With regard to vaccines:

  • ERVEBO, the VSV vaccine by Merck is the only one that has shown effectiveness in at least 2 or 3 field studies
  • Zabdeno-Mvabea, the Janssen vaccine, has been extensively studies in NHP and in a number of phase 2 trials, but, as far as I can see, there is no published phase 3 or real-world data.  Most probably, this vaccine will work and it has the advantage of the MVA boost with GP from 3 dangerous human filoviruses. Unfortunately, the experience with Ad26 in COVID has uncovered the risk of very rare, but potentially fatal thromboses and bleedings.
  • The Chinese vaccine, based on Ad5 has the disadvantage that this serotype is very common and that pre-existing antibodies could weaken the immune response.  The development of a similar Chinese vaccine for COVID has been stopped for that reason.
  • The Russian Gam Evac Combi vaccine (prime with VSV and boost with Ad5) could work.  In fact, if Ad5 is used as a boost, the pre-existing antibodies are probably less of a problem.  See also rather convincing data with the COVID Sputnik vaccine, which uses Ad26 (a rare serotype) as a prime and Ad5 as a booster.  However, I could only find 1 paper on phase ½ Gam Evac  in humans, but no proof of protection in animal models.
  • All other platforms (Chimp Ad3, DNA, mRNA, protein) are interesting developments, but more data are needed.
  • In general, it is difficult to compare the various vaccine platforms, as the assays to measure antibodies, T cells and also the challenge experiments are not really standardized.  We also do not know for sure which are the correlates of protection in humans.
  • In any case, since the issues encountered with the hu Ad26 and the Chimp Adeno COVID vaccines in humans, it is likely that the safety requirements for viral vector vaccines of any type (including VSV and MVA)  will be more severely scrutinized in the future. Hence more emphasis will be on mRNA and protein vaccines, potentially also optimized DNA vaccines, although, at present, they are not yet equally advanced as the vector vaccines.

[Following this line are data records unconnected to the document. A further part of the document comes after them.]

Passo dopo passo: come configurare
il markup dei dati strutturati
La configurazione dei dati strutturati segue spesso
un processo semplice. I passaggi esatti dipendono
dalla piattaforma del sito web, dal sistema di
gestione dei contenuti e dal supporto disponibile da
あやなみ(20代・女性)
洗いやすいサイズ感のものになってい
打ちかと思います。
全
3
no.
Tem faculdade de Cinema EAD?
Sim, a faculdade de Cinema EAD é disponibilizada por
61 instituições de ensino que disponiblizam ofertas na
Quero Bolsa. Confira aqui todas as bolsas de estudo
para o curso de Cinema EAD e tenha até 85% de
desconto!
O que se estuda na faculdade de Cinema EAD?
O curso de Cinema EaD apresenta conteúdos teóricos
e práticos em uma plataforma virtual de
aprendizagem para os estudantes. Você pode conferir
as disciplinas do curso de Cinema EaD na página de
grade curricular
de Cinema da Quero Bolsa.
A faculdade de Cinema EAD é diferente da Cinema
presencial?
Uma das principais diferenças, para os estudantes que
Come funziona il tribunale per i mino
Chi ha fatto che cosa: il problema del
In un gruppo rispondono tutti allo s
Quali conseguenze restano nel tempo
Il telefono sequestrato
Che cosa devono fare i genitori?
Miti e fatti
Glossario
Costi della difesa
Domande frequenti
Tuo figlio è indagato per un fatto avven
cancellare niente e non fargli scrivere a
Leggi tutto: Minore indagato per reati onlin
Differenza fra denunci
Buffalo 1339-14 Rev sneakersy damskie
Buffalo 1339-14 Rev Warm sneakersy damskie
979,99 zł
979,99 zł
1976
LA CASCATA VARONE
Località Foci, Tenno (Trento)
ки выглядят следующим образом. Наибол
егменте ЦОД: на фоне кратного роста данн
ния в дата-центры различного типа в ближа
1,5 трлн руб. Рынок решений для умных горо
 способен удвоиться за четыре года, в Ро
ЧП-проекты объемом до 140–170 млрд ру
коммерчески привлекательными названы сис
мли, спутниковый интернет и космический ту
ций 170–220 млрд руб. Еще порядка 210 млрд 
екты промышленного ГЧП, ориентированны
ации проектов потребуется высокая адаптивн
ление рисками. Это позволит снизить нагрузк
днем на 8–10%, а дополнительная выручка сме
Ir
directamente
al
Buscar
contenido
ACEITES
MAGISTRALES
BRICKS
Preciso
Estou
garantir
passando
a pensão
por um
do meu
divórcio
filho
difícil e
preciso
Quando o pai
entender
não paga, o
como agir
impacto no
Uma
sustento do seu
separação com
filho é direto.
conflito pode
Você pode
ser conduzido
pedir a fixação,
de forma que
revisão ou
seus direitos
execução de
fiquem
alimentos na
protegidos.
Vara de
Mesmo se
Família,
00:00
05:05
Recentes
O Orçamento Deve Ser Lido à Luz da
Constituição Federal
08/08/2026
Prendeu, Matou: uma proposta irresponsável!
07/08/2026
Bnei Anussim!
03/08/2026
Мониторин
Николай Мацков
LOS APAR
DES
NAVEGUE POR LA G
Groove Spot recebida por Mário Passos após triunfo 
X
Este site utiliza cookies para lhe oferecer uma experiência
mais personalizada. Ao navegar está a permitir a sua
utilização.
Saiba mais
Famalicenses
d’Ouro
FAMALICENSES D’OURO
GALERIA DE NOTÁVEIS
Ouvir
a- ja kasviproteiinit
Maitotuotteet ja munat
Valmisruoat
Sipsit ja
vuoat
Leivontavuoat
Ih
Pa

  • The principle of heterologous prime-boost, as exemplified by Janssen Ad26 ZEBOV and MVA-BN-Filo (= quadrivalent MVA with GP from EBOV Zaire, EBOV Sudan, Marburg and NP Tai Forest viruses) is certainly interesting, because it has the potential to strengthen and broaden the immunity more than repeated monovalent vaccines using a single platform.  Hopefully, this concept can efficiently be translated into platforms with even lower risks (such as mRNA and protein).
  • Antibody- and/or complement-dependent enhancement has been shown in vitro in monocytic cells.  The importance of this mechanism in vivo is unknown.